Last month I spoke of the prosecutor’s discretion to charge a case. This month I would like to discuss the process of plea bargaining. No one will admit it on the record, but the criminal justice system is simply not set up to have every case go to trial. Each judge may have hundreds of cases on his or her docket at any given moment. These cases are derived from the prosecutor’s office, which in turn, received it cases from the various investigating police agencies within its jurisdiction. Because these cases keep coming on a daily basis, the system is designed to have a majority of these cases (over 90%) plead out, while just fewer than 5% actually go to trial.
Additional witnesses with a different version may appear
How, you ask, can all these cases plead instead of going to trial? The answer is plea bargaining. Many factors go into the prosecutor’s decision to charge and what to charge. As mentioned last month, the primary factual basis used to charge a crime is the initial police report. But investigations, like many other things, are not always a stagnant thing that remains for eternity. As time goes on, witnesses change their version of what occurred, they move away and can’t be located, additional witnesses with a different version may appear, or other problems with the prosecutor’s proofs arise.

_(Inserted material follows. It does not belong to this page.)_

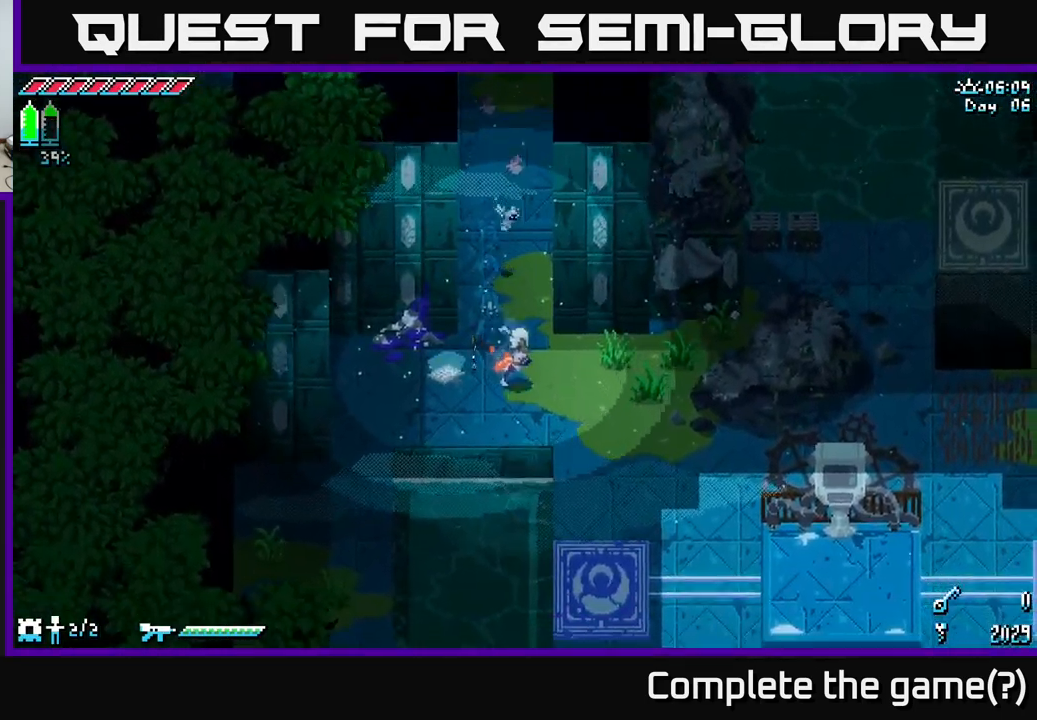
{"dt_ms": 501, "buttons": ["X"], "left_stick": "right", "right_stick": "center", "events": [[200, "left_stick", "right"]]}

As a result of this ever evolving investigation and their objective to seek the truth, many prosecutors realize the crime initially charged is no longer the proper charge. Thus, with the urging from a good criminal defense attorney, a prosecutor could be persuaded to reduce (or even dismiss) a charge.
On the flip side, what is the incentive for pleading? Well, a good defense attorney will go over all of the options with you before you even entertain the thought of entering a plea. Can the prosecutor add additional charges that will only make things worse for you? Depending on the factual circumstances, this is always a possibility. Has the prosecutor offered a reduced deal that simply can’t be passed up? What are the ramifications of accepting the deal vs. going to trial?
Most judges despise trials! They are time consuming and create havoc on the overly burdened docket. Many judges put a great deal of pressure on the attorneys involved to resolve the case. Often incentives within the court’s discretion are offered to facilitate this. With that said, most judges realize some cases do go to trial if there is a genuine issue to dispute. For example, someone claims they weren’t present and didn’t do it presents a genuine issue for the jury to decide guilt or innocence. Other cases that offer no genuine issue to dispute are viewed as a waste of the court’s time. Since judges have discretion (sentencing guidelines) to work within should you be found guilty, they tend to be harsher on those that have “wasted” the court’s time. Additionally, judges tend to be harsher when “bad facts” are brought to light (such as defendant molested his 3 year old niece) this only adds to the judge’s furor when it comes time for sentencing.
There are a lot of factors that go into whether you should plead or not. A sharp defense attorney, such as those at The Kronzek Firm, will present you with all of your options and assist you in weighing the pros and cons before you decide to plead to a particular charge. I have a strong desire to see that your rights are protected and not lost in the mix. As a former prosecutor running a docket before many judges, I have a sense of what a prosecutor’s discretion can be. This experience is to your advantage especially when a plea to a reduced charge is in your best interest in lieu of a trial.